Tumor mutation measurement may help predict treatment success

Motivated by the potential of immunotherapy, doctors and researchers are exploring new ways to better forecast when they may be a viable treatment for more cancers and show better outcomes in a larger percentage of patients.

Since the U.S. Food and Drug Administration (FDA) approved the first checkpoint inhibitor drug ipilimumab (Yervoy®) in 2011 to treat melanoma, these immunotherapies have benefited patients with an increasing variety of cancers. Motivated by the drugs’ potential, doctors and researchers are exploring new ways to better forecast when they may be a viable treatment for more cancers and show better outcomes in a larger percentage of patients. One of these measuring sticks is what researchers call tumor mutation burden (TMB), which is based on the number of DNA mutations found inside a tumor. Scientists are researching ways to measure TMB as a potential prognosticator to a cancer’s response to checkpoint inhibitors. “Tumor mutation burden is a good way to identify tumors that may respond to immunotherapy in a way that allows the immune system to work against cancer,” says Ashish Sangal, MD a Medical Oncologist at our Phoenix hospital.

Cancer develops when the DNA inside cells changes or mutates, preventing cells from working properly. In many cases, these mutations may allow defective cells to multiply and grow, forming a tumors. Scientists believe the more mutations a tumor has, or the higher its TMB, the more likely one or more of those mutations will respond to immunotherapy. 

“ The more mutations, the better the response may be. So, the higher the number of mutations, the better the chances of having a benefit from using immunotherapy,” says Ashish Sangal, MD, Medical Oncologist Immunotherapy drugs are designed to disrupt the signals that allow cancer cells to hide from the immune system. Cancer cells send deceptive signals to protein receptors, located on the immune cells’ surface, as they pass the so-called immune checkpoints. If not for these checkpoints, the immune system may attack healthy cells. Two primary benchmarks are used to determine if a checkpoint inhibitor may work on a given cancer:

  • PD L1 is a receptor often found on cancer cells that binds with the PD-1 receptor on immune cells. When the two receptors touch, the cancer cell may send a signal that tells the immune cell it is not a threat, prompting the immune cell to let it go and move on to look for other threats. Checkpoint inhibitors disrupt that signal, allowing the immune cells to better recognize and attack the cancer cells.
  • Microsatellite instability (MSI) is a gene mutation that makes it difficult for the DNA in a cell to repair itself, which may lead to the type of unchecked cell growth that causes many tumors to form and grow. Research has shown that tumors with high MSI may respond better to checkpoint inhibitors. The FDA last year took the breakthrough step of approving the cancer drug pembrolizumab (Keytruda®) to treat cancers with high MSI. It was the first approval of a cancer therapy based not on the tumor's primary location in the body but on a specific genetic feature found in the cancer’s DNA.

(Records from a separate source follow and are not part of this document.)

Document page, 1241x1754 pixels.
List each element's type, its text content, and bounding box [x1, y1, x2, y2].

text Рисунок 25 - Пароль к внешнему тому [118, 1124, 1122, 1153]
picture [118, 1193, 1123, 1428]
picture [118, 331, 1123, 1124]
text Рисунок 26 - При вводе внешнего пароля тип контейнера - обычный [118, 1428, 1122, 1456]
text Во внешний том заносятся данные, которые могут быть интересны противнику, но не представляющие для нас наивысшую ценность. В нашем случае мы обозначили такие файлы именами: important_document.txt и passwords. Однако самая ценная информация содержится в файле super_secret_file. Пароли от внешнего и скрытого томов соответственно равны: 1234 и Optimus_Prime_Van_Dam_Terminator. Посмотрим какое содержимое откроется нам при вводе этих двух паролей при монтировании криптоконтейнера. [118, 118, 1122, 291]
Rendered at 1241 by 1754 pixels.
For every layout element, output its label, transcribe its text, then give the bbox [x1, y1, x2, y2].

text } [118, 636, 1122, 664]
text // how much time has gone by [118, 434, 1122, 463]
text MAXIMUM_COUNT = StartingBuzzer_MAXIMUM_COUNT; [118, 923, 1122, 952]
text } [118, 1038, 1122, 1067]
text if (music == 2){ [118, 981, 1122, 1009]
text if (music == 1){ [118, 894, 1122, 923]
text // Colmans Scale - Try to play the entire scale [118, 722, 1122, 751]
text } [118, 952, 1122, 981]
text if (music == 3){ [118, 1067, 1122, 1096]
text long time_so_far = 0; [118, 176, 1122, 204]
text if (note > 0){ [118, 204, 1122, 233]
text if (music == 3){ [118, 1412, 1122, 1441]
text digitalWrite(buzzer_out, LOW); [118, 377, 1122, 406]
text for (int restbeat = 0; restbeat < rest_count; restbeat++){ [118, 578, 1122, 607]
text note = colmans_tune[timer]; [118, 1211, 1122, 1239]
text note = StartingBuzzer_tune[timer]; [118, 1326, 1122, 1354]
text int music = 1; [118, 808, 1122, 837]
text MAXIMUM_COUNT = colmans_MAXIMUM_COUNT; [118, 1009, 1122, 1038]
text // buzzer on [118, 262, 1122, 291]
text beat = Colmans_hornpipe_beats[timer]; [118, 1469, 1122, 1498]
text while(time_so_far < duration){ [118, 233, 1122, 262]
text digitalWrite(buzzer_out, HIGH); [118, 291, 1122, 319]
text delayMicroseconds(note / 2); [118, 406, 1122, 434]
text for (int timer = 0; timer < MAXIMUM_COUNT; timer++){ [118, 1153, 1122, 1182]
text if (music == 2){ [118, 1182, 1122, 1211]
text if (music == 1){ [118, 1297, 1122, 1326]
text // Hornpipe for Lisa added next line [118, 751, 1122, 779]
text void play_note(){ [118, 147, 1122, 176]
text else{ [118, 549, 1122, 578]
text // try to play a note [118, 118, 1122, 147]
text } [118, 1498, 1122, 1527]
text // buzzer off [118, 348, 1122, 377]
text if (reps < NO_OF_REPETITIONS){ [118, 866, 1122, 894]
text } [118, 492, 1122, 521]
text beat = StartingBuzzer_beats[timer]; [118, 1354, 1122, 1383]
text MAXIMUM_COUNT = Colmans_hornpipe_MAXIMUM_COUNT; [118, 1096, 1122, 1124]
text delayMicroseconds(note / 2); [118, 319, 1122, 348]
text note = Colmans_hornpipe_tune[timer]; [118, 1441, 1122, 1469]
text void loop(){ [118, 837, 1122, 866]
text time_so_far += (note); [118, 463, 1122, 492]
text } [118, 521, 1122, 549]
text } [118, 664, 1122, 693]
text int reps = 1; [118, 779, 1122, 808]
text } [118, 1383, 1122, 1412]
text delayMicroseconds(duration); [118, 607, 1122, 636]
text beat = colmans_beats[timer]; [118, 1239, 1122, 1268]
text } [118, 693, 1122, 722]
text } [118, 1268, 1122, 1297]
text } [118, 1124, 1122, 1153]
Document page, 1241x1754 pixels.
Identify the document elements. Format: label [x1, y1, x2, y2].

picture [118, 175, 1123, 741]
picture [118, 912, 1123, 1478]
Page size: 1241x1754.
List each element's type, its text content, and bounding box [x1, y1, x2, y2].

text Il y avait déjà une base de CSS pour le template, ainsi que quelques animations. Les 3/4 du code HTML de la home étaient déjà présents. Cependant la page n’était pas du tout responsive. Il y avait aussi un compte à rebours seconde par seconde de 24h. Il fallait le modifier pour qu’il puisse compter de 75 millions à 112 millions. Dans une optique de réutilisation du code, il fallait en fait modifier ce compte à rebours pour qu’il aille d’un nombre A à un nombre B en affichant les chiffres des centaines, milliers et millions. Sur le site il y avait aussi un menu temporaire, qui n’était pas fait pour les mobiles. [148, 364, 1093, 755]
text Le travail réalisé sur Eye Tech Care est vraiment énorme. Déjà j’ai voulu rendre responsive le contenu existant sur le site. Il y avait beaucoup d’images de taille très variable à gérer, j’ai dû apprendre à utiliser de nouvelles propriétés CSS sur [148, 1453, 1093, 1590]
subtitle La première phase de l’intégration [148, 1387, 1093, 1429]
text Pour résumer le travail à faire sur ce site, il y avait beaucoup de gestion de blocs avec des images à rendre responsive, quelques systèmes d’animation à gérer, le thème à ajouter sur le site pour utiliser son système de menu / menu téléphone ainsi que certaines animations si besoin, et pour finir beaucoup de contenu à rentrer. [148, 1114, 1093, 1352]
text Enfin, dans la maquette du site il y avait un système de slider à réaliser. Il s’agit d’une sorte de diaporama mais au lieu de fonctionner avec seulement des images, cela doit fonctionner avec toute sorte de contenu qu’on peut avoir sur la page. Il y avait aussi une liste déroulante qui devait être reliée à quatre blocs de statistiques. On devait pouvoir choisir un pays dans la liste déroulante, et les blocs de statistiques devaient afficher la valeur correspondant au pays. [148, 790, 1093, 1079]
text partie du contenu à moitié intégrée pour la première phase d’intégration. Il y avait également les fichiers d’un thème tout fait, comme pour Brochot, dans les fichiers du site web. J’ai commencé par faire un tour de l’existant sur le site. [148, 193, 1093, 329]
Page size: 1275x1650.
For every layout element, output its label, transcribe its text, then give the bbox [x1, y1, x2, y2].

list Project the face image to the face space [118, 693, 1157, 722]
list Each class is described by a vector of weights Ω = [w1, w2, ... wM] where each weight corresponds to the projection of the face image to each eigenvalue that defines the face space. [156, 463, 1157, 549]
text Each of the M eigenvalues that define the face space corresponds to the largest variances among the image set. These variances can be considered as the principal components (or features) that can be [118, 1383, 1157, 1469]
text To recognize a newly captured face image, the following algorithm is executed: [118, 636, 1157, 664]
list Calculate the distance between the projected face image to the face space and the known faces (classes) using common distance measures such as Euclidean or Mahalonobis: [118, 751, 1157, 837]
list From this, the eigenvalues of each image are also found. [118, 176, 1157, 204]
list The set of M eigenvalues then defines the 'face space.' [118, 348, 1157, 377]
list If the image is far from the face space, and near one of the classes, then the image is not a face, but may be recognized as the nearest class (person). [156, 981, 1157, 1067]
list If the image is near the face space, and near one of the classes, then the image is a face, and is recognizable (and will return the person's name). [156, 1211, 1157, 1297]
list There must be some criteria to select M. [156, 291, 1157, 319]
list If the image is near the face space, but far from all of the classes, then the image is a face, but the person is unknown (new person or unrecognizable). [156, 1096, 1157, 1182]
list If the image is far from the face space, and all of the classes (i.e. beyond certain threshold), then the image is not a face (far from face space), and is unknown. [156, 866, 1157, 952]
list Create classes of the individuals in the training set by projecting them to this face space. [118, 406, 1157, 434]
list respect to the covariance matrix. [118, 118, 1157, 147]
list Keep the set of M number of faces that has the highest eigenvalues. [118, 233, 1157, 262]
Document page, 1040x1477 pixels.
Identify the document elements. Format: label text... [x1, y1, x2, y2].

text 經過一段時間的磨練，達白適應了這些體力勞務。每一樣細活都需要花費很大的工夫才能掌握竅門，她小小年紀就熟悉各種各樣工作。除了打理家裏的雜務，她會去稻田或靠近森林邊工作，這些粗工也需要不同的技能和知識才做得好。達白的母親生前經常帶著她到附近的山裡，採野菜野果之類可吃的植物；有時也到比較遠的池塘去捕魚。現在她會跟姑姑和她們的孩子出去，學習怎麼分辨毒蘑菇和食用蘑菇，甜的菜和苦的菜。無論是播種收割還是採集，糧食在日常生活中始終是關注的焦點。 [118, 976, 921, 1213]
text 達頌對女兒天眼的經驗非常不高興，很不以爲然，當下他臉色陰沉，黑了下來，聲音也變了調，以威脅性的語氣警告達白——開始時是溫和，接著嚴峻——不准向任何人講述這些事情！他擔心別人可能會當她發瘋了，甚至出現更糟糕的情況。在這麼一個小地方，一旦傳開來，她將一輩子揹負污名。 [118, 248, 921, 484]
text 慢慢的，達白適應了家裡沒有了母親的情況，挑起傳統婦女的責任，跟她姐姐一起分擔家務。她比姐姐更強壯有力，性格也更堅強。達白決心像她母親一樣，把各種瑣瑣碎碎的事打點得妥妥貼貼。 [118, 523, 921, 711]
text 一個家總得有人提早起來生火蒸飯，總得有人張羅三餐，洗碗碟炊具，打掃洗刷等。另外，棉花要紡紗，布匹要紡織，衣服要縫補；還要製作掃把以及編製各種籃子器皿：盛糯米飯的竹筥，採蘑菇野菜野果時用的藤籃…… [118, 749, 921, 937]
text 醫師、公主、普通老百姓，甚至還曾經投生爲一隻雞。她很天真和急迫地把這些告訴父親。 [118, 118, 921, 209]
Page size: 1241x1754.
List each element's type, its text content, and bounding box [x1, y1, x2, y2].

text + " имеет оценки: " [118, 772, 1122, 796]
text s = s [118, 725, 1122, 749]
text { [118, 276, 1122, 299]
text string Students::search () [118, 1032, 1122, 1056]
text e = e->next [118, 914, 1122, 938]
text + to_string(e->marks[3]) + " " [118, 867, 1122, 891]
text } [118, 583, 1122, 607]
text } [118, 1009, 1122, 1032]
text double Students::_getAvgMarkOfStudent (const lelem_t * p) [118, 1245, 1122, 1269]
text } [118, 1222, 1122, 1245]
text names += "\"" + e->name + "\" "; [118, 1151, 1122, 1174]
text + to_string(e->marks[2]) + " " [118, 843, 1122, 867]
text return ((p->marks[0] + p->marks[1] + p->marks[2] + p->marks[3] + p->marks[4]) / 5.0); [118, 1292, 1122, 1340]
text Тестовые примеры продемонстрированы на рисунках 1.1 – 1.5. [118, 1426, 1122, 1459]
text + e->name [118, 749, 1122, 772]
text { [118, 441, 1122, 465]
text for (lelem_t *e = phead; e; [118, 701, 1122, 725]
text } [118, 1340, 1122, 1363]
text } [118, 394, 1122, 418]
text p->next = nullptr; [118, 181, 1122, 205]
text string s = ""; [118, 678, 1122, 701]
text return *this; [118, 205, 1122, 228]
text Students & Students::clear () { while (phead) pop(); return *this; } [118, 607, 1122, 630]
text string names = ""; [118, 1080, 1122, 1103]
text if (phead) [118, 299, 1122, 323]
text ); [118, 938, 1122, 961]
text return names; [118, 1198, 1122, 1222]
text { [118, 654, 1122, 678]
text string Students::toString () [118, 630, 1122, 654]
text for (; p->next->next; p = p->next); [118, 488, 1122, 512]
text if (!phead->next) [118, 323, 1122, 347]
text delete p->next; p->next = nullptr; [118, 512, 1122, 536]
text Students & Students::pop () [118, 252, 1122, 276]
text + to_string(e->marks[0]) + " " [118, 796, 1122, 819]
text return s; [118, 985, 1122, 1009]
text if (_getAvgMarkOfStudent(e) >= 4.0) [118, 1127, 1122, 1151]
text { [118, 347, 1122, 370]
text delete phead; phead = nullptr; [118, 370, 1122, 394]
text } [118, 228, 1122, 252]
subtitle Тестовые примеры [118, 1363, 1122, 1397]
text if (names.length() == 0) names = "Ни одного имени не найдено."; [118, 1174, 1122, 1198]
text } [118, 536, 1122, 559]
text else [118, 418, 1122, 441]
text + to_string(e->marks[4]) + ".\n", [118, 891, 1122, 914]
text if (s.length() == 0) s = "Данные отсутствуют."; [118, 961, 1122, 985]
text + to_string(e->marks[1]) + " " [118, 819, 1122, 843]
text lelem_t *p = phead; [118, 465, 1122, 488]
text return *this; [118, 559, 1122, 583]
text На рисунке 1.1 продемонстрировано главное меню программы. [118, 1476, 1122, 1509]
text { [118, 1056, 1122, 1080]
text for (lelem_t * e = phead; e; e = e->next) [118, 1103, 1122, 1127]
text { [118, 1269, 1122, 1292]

So, if doctors already have two ways to measure checkpoint inhibitors’ potential, why do they need another? Researchers theorize that some cancers that are not currently being treated with checkpoint inhibitors may have high TMB. Also, activated immune cells don’t always know what to attack. An immune response is triggered when immune cells detect molecules called antigens. Researchers suspect that cancer cells in tumors with high TMB may have more neoantigens—receptors found on cancer cells that may attract immune cells.

Researchers are conducting multiple clinical trials to determine how TMB may be used to forecast the effectiveness of checkpoint inhibitors and other cancer treatments. Scientists are also working to develop reliable ways of testing the number of mutations found in a cancer and what qualifies as high TMB vs. low TMB. “Moving forward,” Dr. Sangal says, “we are definitely coming to a point where these three things—PD-L1, MSI and tumor mutation burden—will be used to help determine how to use immunotherapies and which cancers may respond or not respond.”